→ Exercise objective
Among the records below, find each line bearing the word "none" and copy it.

→ Data for this task
=== Begin Enclosure ===

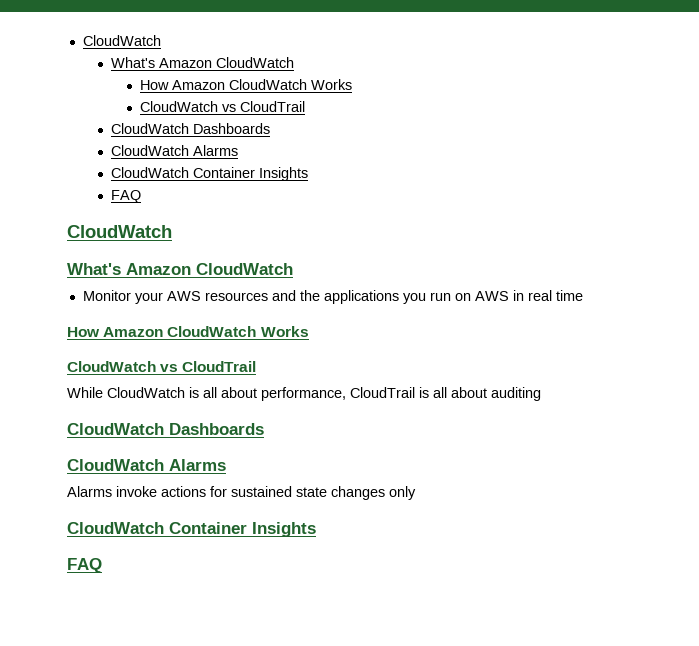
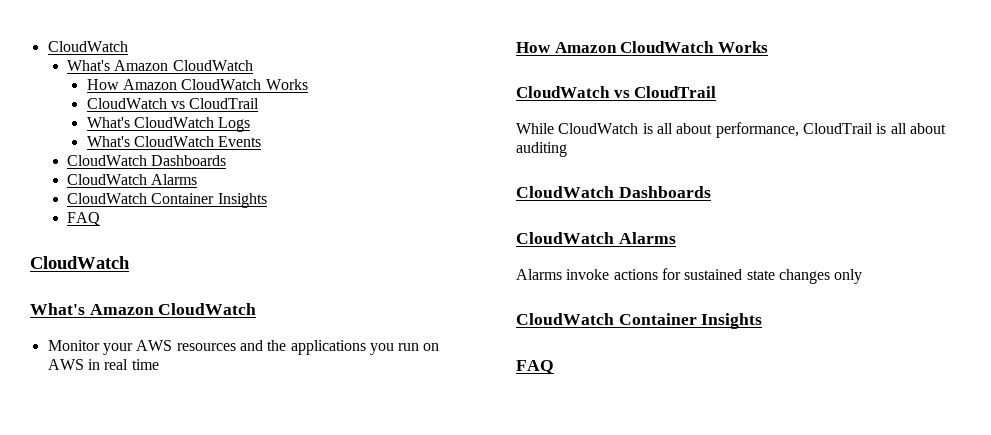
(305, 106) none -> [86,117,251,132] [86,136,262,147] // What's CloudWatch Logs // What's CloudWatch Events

=== End Enclosure ===
=== Begin Enclosure ===

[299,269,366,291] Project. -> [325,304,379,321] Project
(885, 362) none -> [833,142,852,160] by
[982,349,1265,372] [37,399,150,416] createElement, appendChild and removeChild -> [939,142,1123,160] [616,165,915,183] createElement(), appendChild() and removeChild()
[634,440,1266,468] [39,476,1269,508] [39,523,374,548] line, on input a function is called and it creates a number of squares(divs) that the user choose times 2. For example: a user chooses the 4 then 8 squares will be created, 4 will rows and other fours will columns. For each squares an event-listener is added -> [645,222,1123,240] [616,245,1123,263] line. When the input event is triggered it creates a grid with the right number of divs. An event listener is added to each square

=== End Enclosure ===

→ Exercise result
(305, 106) none -> [86,117,251,132] [86,136,262,147] // What's CloudWatch Logs // What's CloudWatch Events
(885, 362) none -> [833,142,852,160] by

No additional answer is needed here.